With the tale of Aesculapius and his relocation to Rome from Epidaurus in Metamorphoses 15, it might help to bear in mind that after nearly being killed by his father Apollo, in some versions of his life he was "killed" by Zeus:
According to Roman era mythography,[14] the figure represents the healer Asclepius, who learned the secrets of keeping death at bay after observing one serpent bringing another healing herbs. To prevent the entire human race from becoming immortal under Asclepius' care, Zeus killed him with a bolt of lightning, but later placed his image in the heavens to honor his good works.
In Metamorphoses 2, Ovid has Ocyrhoe, the daughter of Chiron, blurt out the end of Aesculapius, changing into a horse as she speaks:
‘Grow and thrive, child, healer of all the world! Human beings will often be in your debt, and you will have the right to restore the dead. But if ever it is done regardless of the god’s displeasure you will be stopped, by the flame of your grandfather’s lightning bolt, from doing so again. From a god you will turn to a bloodless corpse, and then to a god who was a corpse, and so twice renew your fate.'
The act of healing that brought death and godhead to Aesculapius is usually considered to be his restoration of Hippolytus.

Rome's welcome of Aesculapius clearly echoes the paean of Athenians upon recognizing their strange visitor to be Aegeus's long-hidden son and the city's future king, Theseus. In the Olympian mode, Theseus occasioned the end of both his father and his son.

The juxtaposition of the death of Hippolytus with the transfer of Aesculapius to Rome suggests, once again, that the turn of the poem, and of the world, from Greece to Rome is linked both to an alteration of identity and to something like a metamorphosis of death. Italy emerges in book 15 as an after-living -- a wooded land in which the Trojan people, Pythagorean thought, the son of Theseus, and the son of Apollo do not die. Rather, having suffered a Glaucus-like sea-change, they appear new and strange. The power is there, but estranged from itself. The welcoming throngs don't re-cognize Aesculapius, he's new.

This life after life seems less an overcoming Hades and the Olympians than a distancing, a flowing away from them, an attenuation and a concealment. As forecast by Saturn's flight to Italy, who too lives on, in Latium.

Saturday, May 25, 2013

Hippolytus at the Isthmus


Even then, the horses’ madness would not have exhausted my strength, if a wheel had not broken, and been wrenched off, as the axle hub, round which it revolves, struck a tree. Meta. 15.

The story Hippolytus tells of his own death has to be one of the more semantically charged moments in the Metamorphoses. It would go far beyond the bounds of a blog post to develop a full reading of his character and acts in book 15 and in the poem as a whole.

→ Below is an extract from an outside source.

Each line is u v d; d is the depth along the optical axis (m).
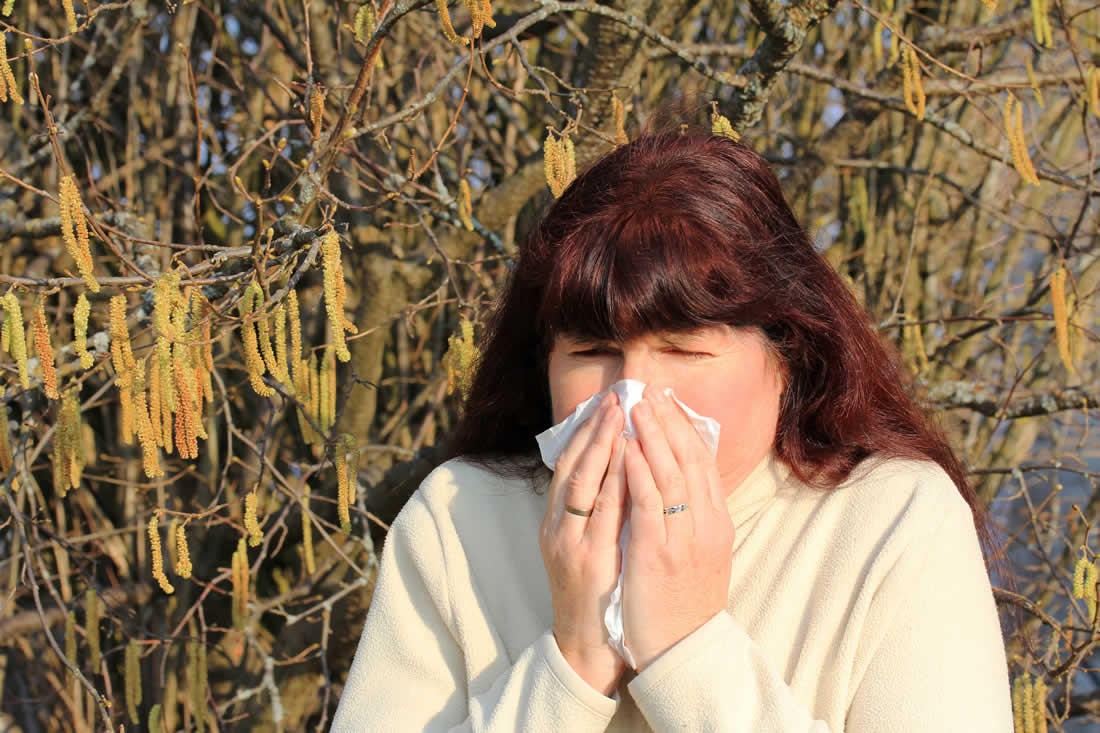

Suffice it to say Hippolytus speaks, as we've noted, without preparation or introduction, and immediately strikes an odd note.

He's not very sympathetic to mourning Egeria, and goes on to recount his chariot crash scene, as if it somehow trumps the nymph's tale of loss. Coming as it does after the long song of Pythagoras, the physicality of the description of his crash, the uncanny appearance of the mountainous wave and the bull, all this narrative energy inserts a strange shock between the reflections and prescriptions of the philosopher and the serene journey of serpentine Aesculapius that follows.

The disfiguring death of Hippolytus is enigmatic at all points: he's one of the greatest horsemen in the world, yet he dies neither in a war nor in an Olympic race, but in an accident involving no other "drivers." He is the son of Theseus, one of the most just, beloved, and balanced heroes of Greece, but he dies cursed by his father for an alleged crime of Venus, though he's a follower of Artemis. He is of the line of Pelops, who was the lover of Poseidon. The god is also his grandfather, yet it's Poseidon's gift that visits Theseus's curse upon Hippolytus.

To unravel this knot, we need to follow threads leading back to violent kings, acts of treachery, and an abandoned princess.

Thursday, May 23, 2013

A Dantean moment

There might be no more "Dantean" moment in the Metamorphoses than the sudden sound of Hippolytus's voice in book 15. For a comparison, consider the scene in Inferno 10 when, as Dante and Virgil are walking amid the open tombs in the City of Dis, they're suddenly interrupted by a deep voice from within a tomb:

O Tosco che per la città del foco
vivo ten vai cosù parlando onesto,
piacciati di restare in questo loco.

O Tuscan, thou who through the city of fire
Goest alive, thus speaking modestly,
Be pleased to stay thy footsteps in this place.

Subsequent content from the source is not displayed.